3. Big(O) Run-time Analysis

• The binary search takes O(log(max(piles))) iterations. max(piles) is the largest pile size, which determines the search space for k. In each iteration, we calculate the time taken to eat all bananas, which takes O(n) time, where n is the number of piles.
• Therefore, the overall time complexity is O(n * log(max(piles))).

4. Big(O) Space Usage Analysis

• The space complexity is O(1) because we are only using a few variables to store the left, right, and middle values during the binary search.

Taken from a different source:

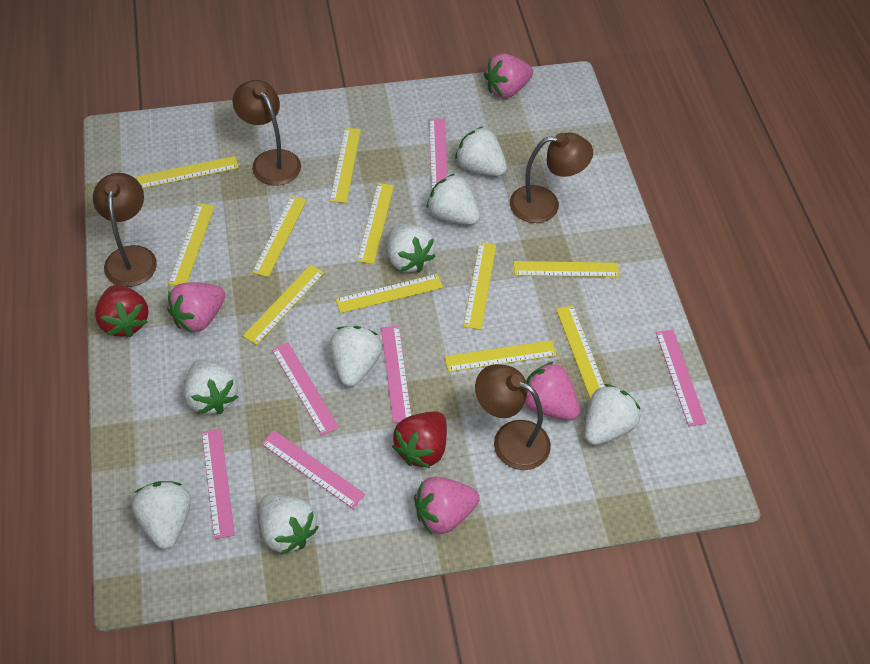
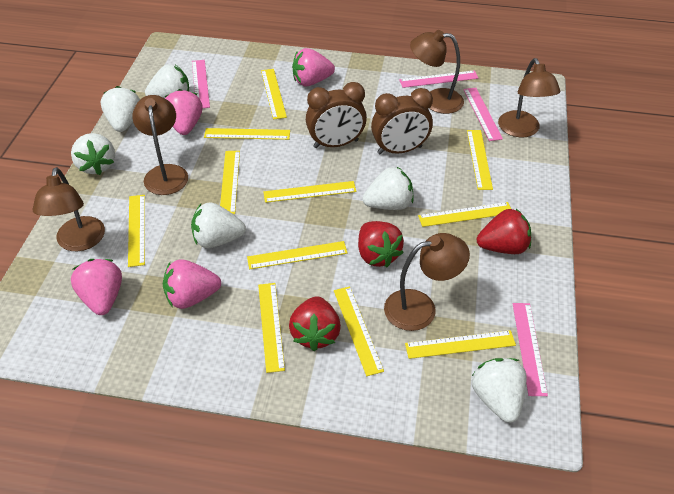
brown clock: 0 -> 2
brown lamp: 4 -> 5
pink ruler: 6 -> 4
red strawberry: 2 -> 3
white strawberry: 8 -> 6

We are not using any extra data structures that scale with the input size.

5. Edge Cases

• Empty Input: If the piles array is empty, the function should return 0 or handle the case gracefully by returning an appropriate default value or raising an exception.
• Single Pile: If there is only one pile, the minimum eating speed would be (pile + h - 1) // h.
• h equals the number of piles: In this case, Koko has exactly one hour per pile, so the minimum eating speed is the size of the largest pile.
• h is less than the number of piles: This is an invalid input according to the constraints (piles.length <= h), so the function doesn't need to handle it.
• Large Pile Sizes: The pile sizes can be up to 10⁹. The code should handle this without integer overflow issues. The calculations of hours within the loop is done correctly to avoid overflows.
• h is very large: If h is extremely large compared to the number of piles, the binary search will still correctly converge to the smallest possible eating speed (1).

These edge cases are handled correctly by the provided code.